Big 3 Bailout and Public Schools


Cato economist Andrew Coulson has a great new post arguing that Big-Three US Automakers ought to emulate public schools if they want to lower expectations while demanding more taxpayer money:

…Consider how well this has worked for public schools. Between 1970 and 2005, real, inflation-adjusted public school revenues more than doubled, to nearly $12,000 per pupil. And the schools didn’t have to compete with anyone or show any improvement to get it! According to the National Assessment of Educational progress, 17-year-olds perform no better academically today than they did back in 1970.

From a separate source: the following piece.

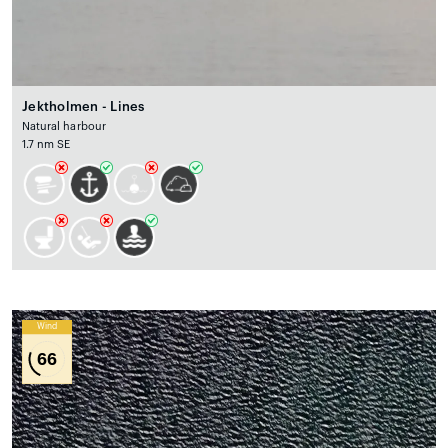
Jektholmen - Lines
Natural harbour
1.7 nm SE
Wind
66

If the auto industry had gotten a similarly sweet deal (double the revenue, no improvement required) Chevrolet would still be able to sell 1971 Impalas today, at a whopping $43,479! Due to the rigors of competition, however, they’ve been forced to innovate and keep prices down. They’ve had to improve mileage and mechanicals, refine fit and finish, add airbags and On-Star, and they still can’t get away with charging more than $21,975 for their vastly improved 2008 model….

Read more here.


One response to “Big 3 Bailout and Public Schools

  1. This is a good analysis. There are a few details missing. In order for the Impala to be like our public schools, you would not be allowed to pick the color or options.

    If you took it in for service, the dealership would not fix it but may remove a plug wire since you came in and stirred up trouble.